#### 题目 1
把下面的阅读材料从头到尾一字不差地抄写一遍。

#### 阅读材料
▽
本文是基于实际生产环境中的经验总结,对 MIC 的常见故障场景进行了测试,并提供了相应的恢复方案和操作指导,旨在帮助 MySQL 运维人员提升故障处理效率,保障业务连续性。
测试环境信息
-
OS:Red Hat Enterprise Linux release 8.10 (Ootpa)
-
MySQL:mysql-community-server-8.4.5-1.el8.x86_64
-
mysqlshell:mysql-shell-8.4.5-1.el8.x86_64
-
mysqlrouter:mysql-router-community-8.4.5-1.el8.x86_64
二、场景示例
场景 1:集群非主节点实例重启
故障模拟:将 node2 从节点重启
-- node2
systemctl restart mysql
-- node1
mysqlsh --uri clusteruser@10.186.65.13:3306
\js
var cluster=dba.getCluster()
cluster.status()
恢复过程
-- 登陆 mysqlshell 查看集群初始状态
[root@node1 ~]# mysqlsh --uri clusteruser@10.186.65.13:3306
MySQL Shell 8.4.5
Copyright (c) 2016, 2025, Oracle and/or its affiliates.
△
#### 题目 2
在列表中找出从含有“name author: Jeps.”的那一行开始、到含有“scientific name: Montanoa atriplicifolia”的那一行结束的部分，首尾两行都包括在内。把这部分里的“locality”全部替换成“place”，其余内容保持不变，只输出这部分。

#### 输入数据
▽
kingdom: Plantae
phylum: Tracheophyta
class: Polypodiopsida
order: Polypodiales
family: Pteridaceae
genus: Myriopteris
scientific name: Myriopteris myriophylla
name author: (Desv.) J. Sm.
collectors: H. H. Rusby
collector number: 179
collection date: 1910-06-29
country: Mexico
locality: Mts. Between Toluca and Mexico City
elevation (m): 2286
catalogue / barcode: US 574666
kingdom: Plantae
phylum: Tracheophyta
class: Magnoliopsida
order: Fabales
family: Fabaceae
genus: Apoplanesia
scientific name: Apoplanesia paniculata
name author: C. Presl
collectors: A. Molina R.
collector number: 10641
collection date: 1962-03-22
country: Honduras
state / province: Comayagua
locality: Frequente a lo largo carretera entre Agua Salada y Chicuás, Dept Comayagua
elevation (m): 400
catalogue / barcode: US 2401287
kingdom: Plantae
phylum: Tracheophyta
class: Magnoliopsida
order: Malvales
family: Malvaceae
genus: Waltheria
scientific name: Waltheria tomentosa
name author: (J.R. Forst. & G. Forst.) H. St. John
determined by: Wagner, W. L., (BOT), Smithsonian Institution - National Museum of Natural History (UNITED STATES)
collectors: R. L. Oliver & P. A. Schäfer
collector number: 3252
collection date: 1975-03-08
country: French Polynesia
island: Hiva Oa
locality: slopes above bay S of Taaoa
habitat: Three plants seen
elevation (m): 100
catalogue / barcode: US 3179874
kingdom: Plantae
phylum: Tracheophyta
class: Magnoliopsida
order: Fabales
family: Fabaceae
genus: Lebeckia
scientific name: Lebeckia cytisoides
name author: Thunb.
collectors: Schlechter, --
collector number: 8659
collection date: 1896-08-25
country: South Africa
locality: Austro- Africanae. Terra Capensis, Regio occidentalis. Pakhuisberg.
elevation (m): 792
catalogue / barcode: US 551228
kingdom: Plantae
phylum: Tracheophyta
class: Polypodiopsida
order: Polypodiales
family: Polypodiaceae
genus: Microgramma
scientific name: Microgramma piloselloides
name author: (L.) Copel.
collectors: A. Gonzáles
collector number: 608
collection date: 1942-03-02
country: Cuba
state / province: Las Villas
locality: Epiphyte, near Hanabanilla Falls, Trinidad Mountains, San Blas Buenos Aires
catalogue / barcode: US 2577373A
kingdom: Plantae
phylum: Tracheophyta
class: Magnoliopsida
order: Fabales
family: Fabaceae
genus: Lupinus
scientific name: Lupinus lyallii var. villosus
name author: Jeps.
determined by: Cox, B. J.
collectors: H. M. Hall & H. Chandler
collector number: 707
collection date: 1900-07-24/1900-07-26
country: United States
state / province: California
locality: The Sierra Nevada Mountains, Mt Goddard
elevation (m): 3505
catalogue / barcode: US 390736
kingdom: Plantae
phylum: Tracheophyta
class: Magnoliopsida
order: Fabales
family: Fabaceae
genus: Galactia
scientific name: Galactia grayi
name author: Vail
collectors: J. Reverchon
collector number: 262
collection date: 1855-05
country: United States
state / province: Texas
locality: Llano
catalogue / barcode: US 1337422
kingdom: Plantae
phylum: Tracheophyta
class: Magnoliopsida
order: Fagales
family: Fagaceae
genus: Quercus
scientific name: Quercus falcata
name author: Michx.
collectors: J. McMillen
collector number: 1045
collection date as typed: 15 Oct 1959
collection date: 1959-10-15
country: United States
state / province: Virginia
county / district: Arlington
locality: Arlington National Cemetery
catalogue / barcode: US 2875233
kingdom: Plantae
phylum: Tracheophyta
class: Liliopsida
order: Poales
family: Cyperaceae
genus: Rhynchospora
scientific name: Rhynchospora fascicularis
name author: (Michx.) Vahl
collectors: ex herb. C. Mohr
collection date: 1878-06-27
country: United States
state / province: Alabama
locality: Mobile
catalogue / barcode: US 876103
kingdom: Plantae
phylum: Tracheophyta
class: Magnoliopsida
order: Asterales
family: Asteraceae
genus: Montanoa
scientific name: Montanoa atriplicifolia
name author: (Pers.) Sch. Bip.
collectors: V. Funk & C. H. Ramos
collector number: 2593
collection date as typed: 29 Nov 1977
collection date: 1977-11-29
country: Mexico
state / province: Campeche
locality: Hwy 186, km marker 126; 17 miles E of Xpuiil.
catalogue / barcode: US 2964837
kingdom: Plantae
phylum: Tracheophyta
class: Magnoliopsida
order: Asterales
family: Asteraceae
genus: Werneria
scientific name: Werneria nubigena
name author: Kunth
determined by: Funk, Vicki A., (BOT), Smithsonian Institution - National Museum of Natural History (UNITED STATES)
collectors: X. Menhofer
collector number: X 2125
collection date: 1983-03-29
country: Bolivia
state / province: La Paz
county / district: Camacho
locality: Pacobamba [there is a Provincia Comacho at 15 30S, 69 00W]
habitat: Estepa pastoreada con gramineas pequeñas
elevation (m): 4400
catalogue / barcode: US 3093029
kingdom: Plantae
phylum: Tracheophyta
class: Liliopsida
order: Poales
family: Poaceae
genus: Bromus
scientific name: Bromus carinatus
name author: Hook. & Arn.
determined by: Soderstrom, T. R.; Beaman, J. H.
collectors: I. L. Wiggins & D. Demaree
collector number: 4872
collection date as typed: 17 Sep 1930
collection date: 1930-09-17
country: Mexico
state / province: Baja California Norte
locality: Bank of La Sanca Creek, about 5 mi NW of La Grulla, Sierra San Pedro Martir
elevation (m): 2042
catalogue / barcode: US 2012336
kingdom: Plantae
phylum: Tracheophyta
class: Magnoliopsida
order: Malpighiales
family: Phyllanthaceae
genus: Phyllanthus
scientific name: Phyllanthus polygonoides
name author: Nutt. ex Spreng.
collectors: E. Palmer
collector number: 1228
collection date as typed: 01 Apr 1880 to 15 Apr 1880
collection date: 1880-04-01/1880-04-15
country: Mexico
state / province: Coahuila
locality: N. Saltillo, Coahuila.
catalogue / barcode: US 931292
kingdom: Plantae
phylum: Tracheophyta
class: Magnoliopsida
△
#### 参考答案 1
本文是基于实际生产环境中的经验总结,对 MIC 的常见故障场景进行了测试,并提供了相应的恢复方案和操作指导,旨在帮助 MySQL 运维人员提升故障处理效率,保障业务连续性。
测试环境信息
-
OS:Red Hat Enterprise Linux release 8.10 (Ootpa)
-
MySQL:mysql-community-server-8.4.5-1.el8.x86_64
-
mysqlshell:mysql-shell-8.4.5-1.el8.x86_64
-
mysqlrouter:mysql-router-community-8.4.5-1.el8.x86_64
二、场景示例
场景 1:集群非主节点实例重启
故障模拟:将 node2 从节点重启
-- node2
systemctl restart mysql
-- node1
mysqlsh --uri clusteruser@10.186.65.13:3306
\js
var cluster=dba.getCluster()
cluster.status()
恢复过程
-- 登陆 mysqlshell 查看集群初始状态
[root@node1 ~]# mysqlsh --uri clusteruser@10.186.65.13:3306
MySQL Shell 8.4.5
Copyright (c) 2016, 2025, Oracle and/or its affiliates.

#### 参考答案 2
name author: Jeps.
determined by: Cox, B. J.
collectors: H. M. Hall & H. Chandler
collector number: 707
collection date: 1900-07-24/1900-07-26
country: United States
state / province: California
place: The Sierra Nevada Mountains, Mt Goddard
elevation (m): 3505
catalogue / barcode: US 390736
kingdom: Plantae
phylum: Tracheophyta
class: Magnoliopsida
order: Fabales
family: Fabaceae
genus: Galactia
scientific name: Galactia grayi
name author: Vail
collectors: J. Reverchon
collector number: 262
collection date: 1855-05
country: United States
state / province: Texas
place: Llano
catalogue / barcode: US 1337422
kingdom: Plantae
phylum: Tracheophyta
class: Magnoliopsida
order: Fagales
family: Fagaceae
genus: Quercus
scientific name: Quercus falcata
name author: Michx.
collectors: J. McMillen
collector number: 1045
collection date as typed: 15 Oct 1959
collection date: 1959-10-15
country: United States
state / province: Virginia
county / district: Arlington
place: Arlington National Cemetery
catalogue / barcode: US 2875233
kingdom: Plantae
phylum: Tracheophyta
class: Liliopsida
order: Poales
family: Cyperaceae
genus: Rhynchospora
scientific name: Rhynchospora fascicularis
name author: (Michx.) Vahl
collectors: ex herb. C. Mohr
collection date: 1878-06-27
country: United States
state / province: Alabama
place: Mobile
catalogue / barcode: US 876103
kingdom: Plantae
phylum: Tracheophyta
class: Magnoliopsida
order: Asterales
family: Asteraceae
genus: Montanoa
scientific name: Montanoa atriplicifolia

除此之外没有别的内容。